Input material:
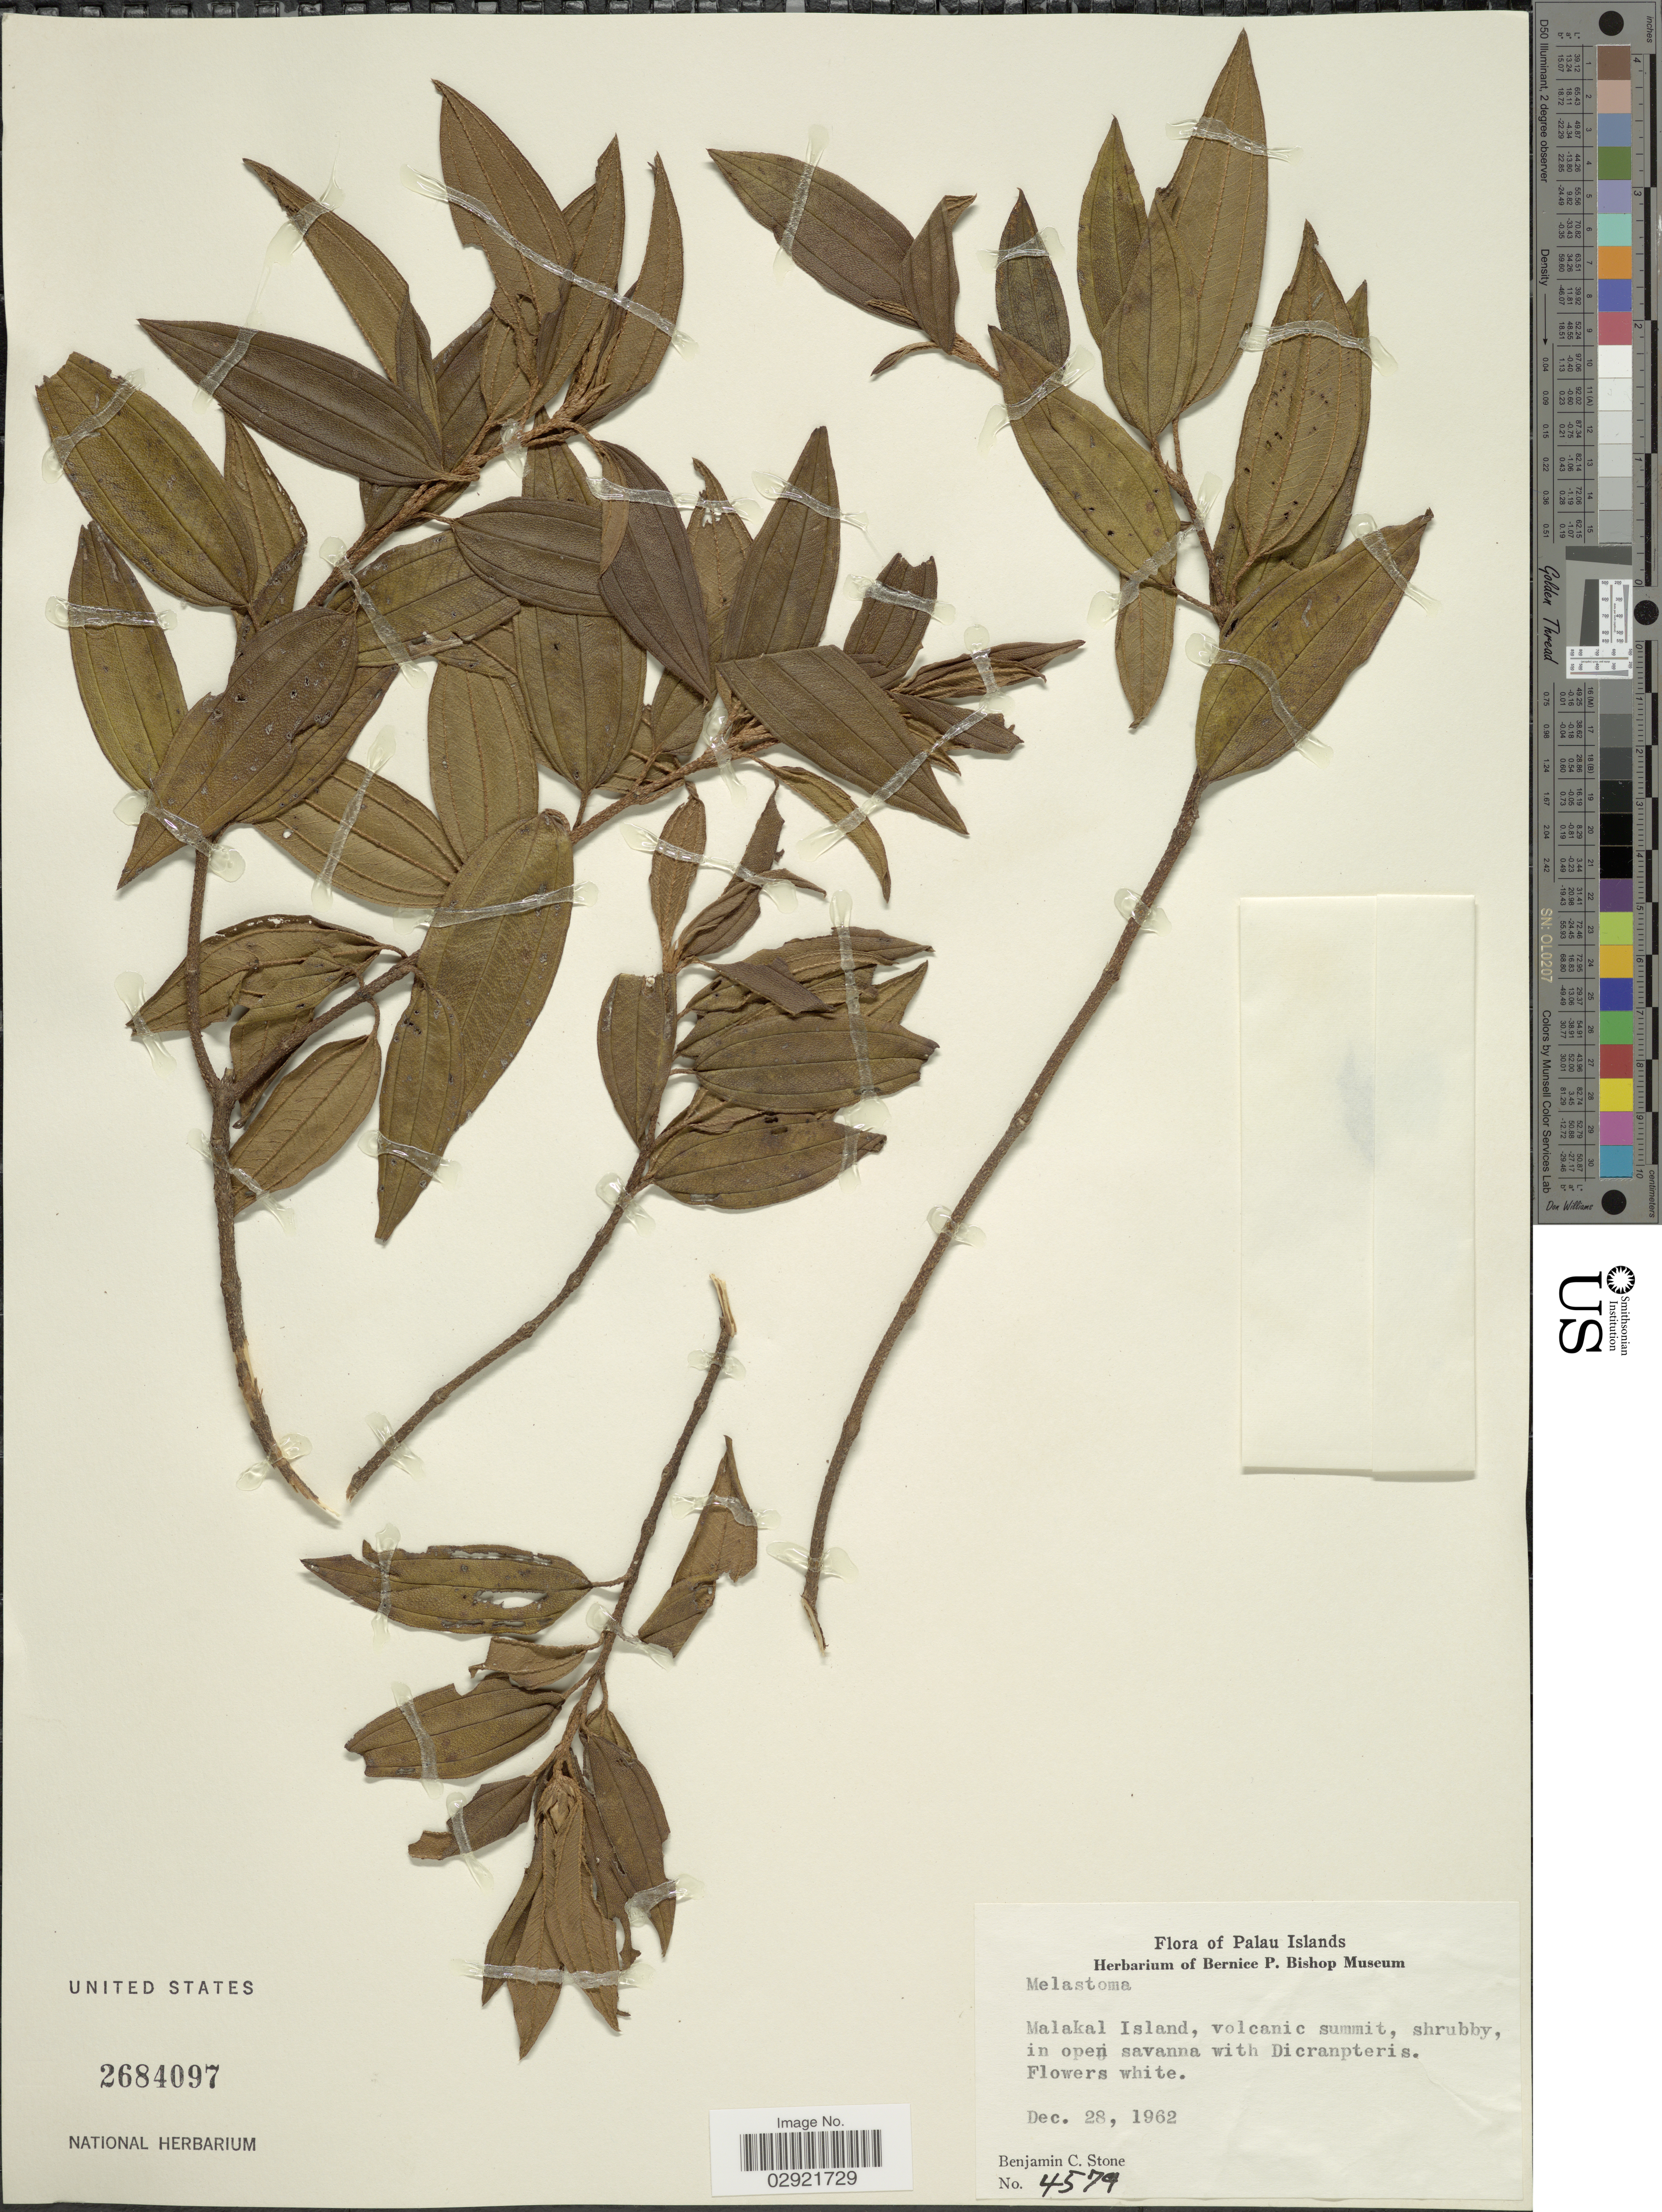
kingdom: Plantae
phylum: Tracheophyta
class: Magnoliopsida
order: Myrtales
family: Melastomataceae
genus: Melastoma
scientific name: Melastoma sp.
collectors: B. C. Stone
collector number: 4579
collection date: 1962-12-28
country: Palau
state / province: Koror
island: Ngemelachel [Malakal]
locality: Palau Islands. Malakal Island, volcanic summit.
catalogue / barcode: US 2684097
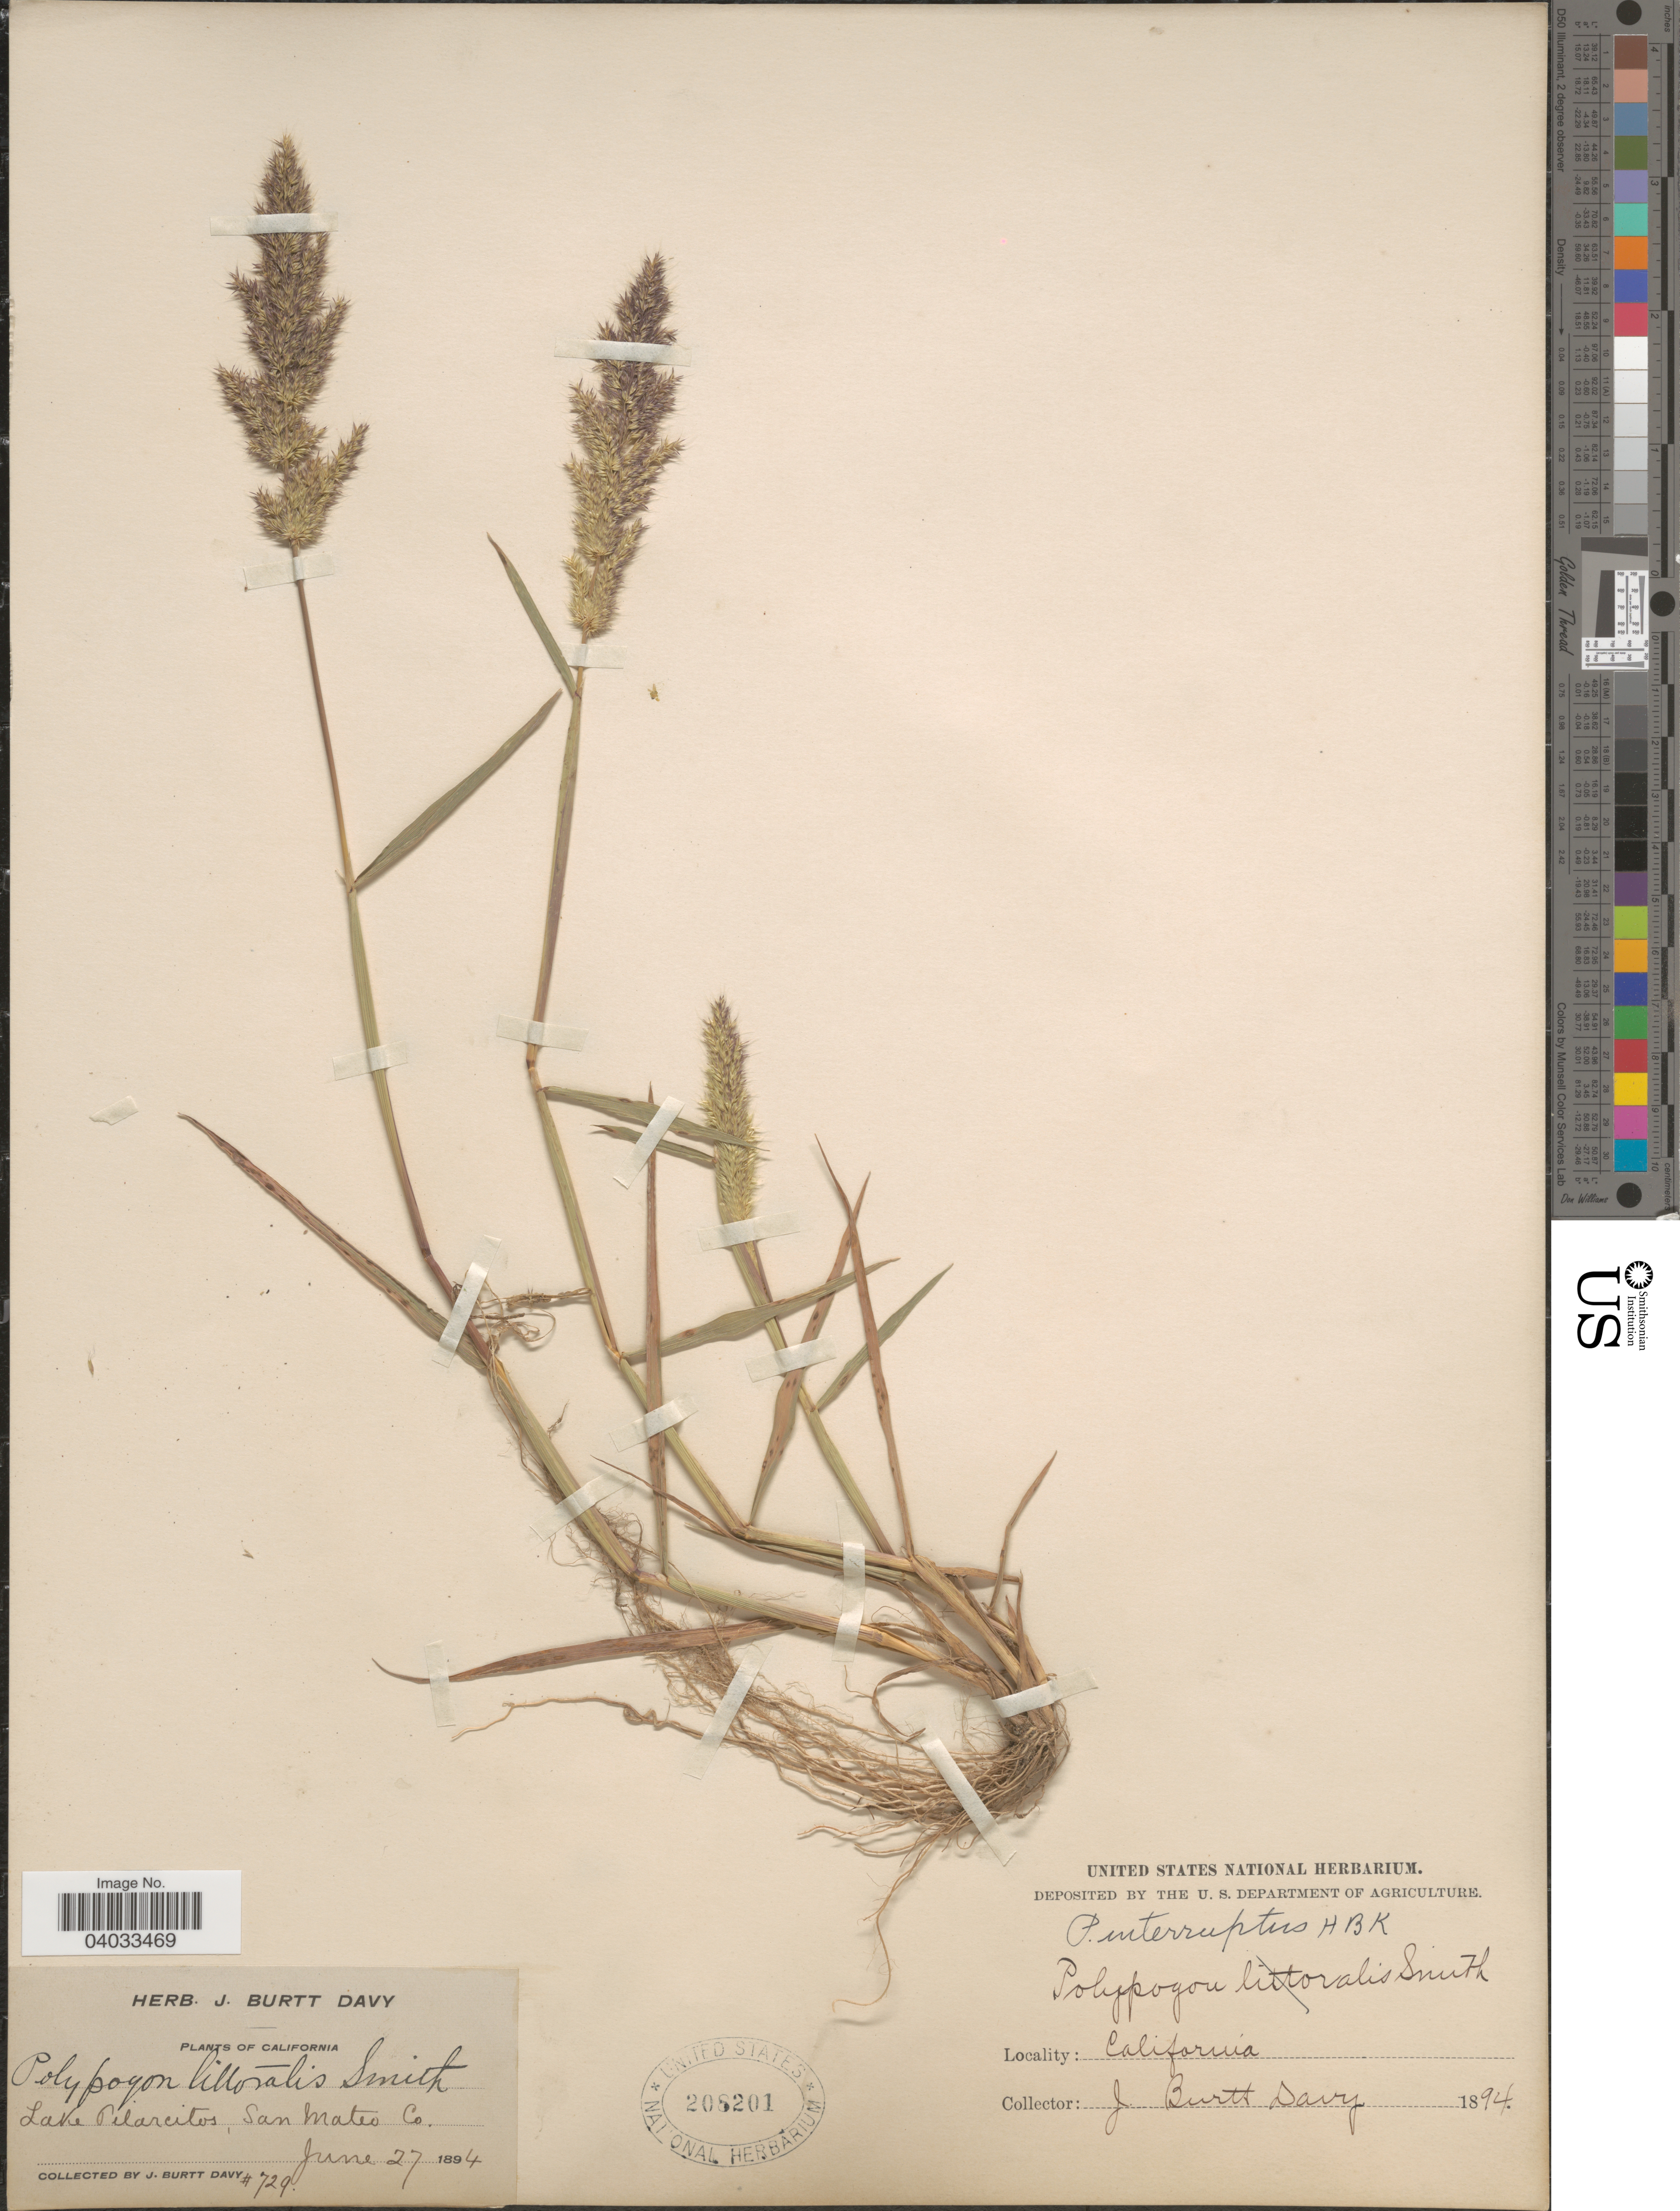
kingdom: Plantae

Directions: Can you reproduce the records word for word, from the line with "class: Magnoliopsida" through the last line of the records, leaving the pictures out?

Correct result:
class: Magnoliopsida
order: Myrtales
family: Melastomataceae
genus: Melastoma
scientific name: Melastoma sp.
collectors: B. C. Stone
collector number: 4579
collection date: 1962-12-28
country: Palau
state / province: Koror
island: Ngemelachel [Malakal]
locality: Palau Islands. Malakal Island, volcanic summit.
catalogue / barcode: US 2684097
kingdom: Plantae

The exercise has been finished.